06/26/2016 Iraq (Albawba): Once one of the many Christian villages that dot Iraq’s northern Nineveh province, today the tiny town of Baqofah is mostly deserted. Scant electricity flickers in abandoned homes and debris litters the streets. The town’s Assyrian residents, adherents of Chaldean Catholic church, are long gone.

Most of Nineveh province’s Christians fled for their lives when Daesh (ISIS) fighters seized Mosul and surrounding villages in June 2014.  Peshmerga (military of Iraqi Kurdistan) forces retook Baqofah and some other Christian towns soon afterwards, but many former residents remain in displaced persons camps in Erbil and elsewhere, afraid to return home.

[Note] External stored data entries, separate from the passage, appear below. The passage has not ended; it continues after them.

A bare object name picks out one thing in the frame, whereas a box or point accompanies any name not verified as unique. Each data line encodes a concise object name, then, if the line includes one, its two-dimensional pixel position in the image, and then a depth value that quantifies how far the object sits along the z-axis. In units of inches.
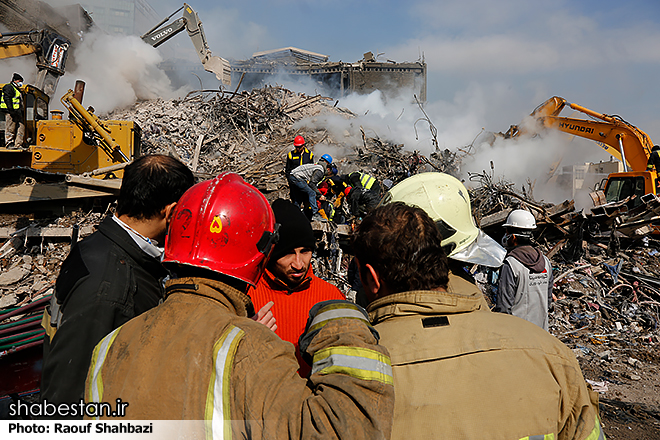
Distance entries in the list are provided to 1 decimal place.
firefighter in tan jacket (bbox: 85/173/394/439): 35.1
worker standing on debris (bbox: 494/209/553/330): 136.3
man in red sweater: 85.5
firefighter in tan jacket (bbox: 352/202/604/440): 42.1
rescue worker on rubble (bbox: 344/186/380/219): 331.9
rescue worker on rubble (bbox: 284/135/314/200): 356.2
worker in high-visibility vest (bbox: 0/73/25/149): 333.7
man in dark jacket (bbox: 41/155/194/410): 57.6
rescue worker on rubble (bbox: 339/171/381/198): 338.6
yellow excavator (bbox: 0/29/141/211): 361.4
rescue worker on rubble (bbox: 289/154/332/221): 329.1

Families continue to leave their homes by the hundreds in the northern Nineveh province as fighting rages between Daesh and a coalition of pro-Iraqi forces in the struggle to retake Mosul from the extremists. Recent small victories in the city’s outskirts seem to bode well for the slow-moving offensive, but Mosul remains the grand – and elusive – prize in Iraq’s fight against Daesh.

Still, there is hope.  Last week, Iraqi Prime Minister Haider al-Abadi announced the “liberation” of Fallujah, just 50 kilometers west of the capital Baghdad, after two years of Daesh control.  He promised Mosul would be next.